You can copy and paste the following lines into /home/joe/searchapp/CMakeLists.txt:

cmake_minimum_required(VERSION 2.6)

# files to compile
set(APPLICATION_EXEC_SRC 
  src/main.cc
)

# where to look for header files
include_directories (
  .
  ../flamingo-4.0/src/
  ../flamingo-4.0/src/filtertree/
  ../flamingo-4.0/src/filtertree/src/
  ${CMAKE_SOURCE_DIR}/../
  include
  lib  
)

# where to look for dependent libraries
link_directories(
  ${CMAKE_SOURCE_DIR}/../flamingo-4.0/src/common/build/
  ${CMAKE_SOURCE_DIR}/../flamingo-4.0/src/util/build/
  ${CMAKE_SOURCE_DIR}/../flamingo-4.0/src/listmerger/build/
  ${CMAKE_SOURCE_DIR}/../flamingo-4.0/src/filtertree/build/
) 

# have cmake also build the filtertree module (if not built already)
# the filtertree module will build util, common and listmerger
add_subdirectory(../flamingo-4.0/src/filtertree/ ../flamingo-4.0/src/filtertree/)

# GCC command line args
add_definitions(-Wall -O3 -DDEBUG_TIMER_FANCY -DDEBUG_STAT -DED_MATRIX_DIM=2000)

# create executable
add_executable(searchapp ${APPLICATION_EXEC_SRC})
add_dependencies(searchapp wrappers-lib filtertree-lib common-lib util-lib listmerger-lib)
target_link_libraries(searchapp wrappers-lib filtertree-lib common-lib util-lib listmerger-lib rt)

set(EXECUTABLE_OUTPUT_PATH "${CMAKE_CURRENT_SOURCE_DIR}/build/")

The above is a very simple CMakeLists.txt. To compile your application, cd into /home/joe/searchapp/ and type:

cmake .
make

This should compile your application and all necessary libraries and link them together properly.

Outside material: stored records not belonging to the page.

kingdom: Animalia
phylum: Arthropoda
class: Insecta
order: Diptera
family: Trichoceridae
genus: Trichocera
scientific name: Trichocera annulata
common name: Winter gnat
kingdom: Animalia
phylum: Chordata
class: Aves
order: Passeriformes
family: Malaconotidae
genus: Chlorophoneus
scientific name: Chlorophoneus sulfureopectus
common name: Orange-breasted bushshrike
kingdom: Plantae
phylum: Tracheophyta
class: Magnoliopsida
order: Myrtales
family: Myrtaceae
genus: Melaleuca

Let us test the application. The compilation should have placed your searchapp executable in /home/joe/searchapp/build. To run the application:

cd '''/home/joe/searchapp/build'''
./searchapp

You should see the following output (or similar):

INPUTFILE: "/home/joe/flamingo-4.0/src/filtertree/data/female_names.txt"
100% FILLING CONTAINER: 4000/4000; 0'0"/0'0"   
100% INSERTING INTO INDEX: 4000/4000; 0'0"/0'0"   
SIMILAR STRINGS: 
kathryn
kathrin
kathrine
katherin

Congratulations, you have successfully created your first application using The Flamingo Package!

Basic Usage

Approximate string search can be performed in two basic steps: (1) building the index, and (2) answering queries using the index. We will now discuss the basic components for each of the steps at a high-level.

  1. Building The Index, Needed Components
    • String Container (stores the data strings on which you want to perform queries)
    • Gram Generator (decomposes strings into grams)
    • Indexer (builds the filter tree and the inverted lists, needs a String Container and a Gram Generator)
  1. Answering Queries Using The Index, Needed Components:
    • List Merger (solves the T-occurrence problem given a set of inverted lists and a merging-threshold)
    • Indexer (builds the filtertree and the inverted-lists, needs a String Container and a Gram Generator)
    • Searcher (answers queries, needs a List Merger and an Indexer)
    • Similarity Metric (represents the similarity metric to be used)
    • Query (contains the query string, the similarity metric and the similarity threshold)

Refer to filtertree/src/example.cc for some advanced examples.

Example Files

Apart from reading this guide, we recommend you browse through the code of some example files. We have provided these files to help you understand how to use the library as quickly as possible.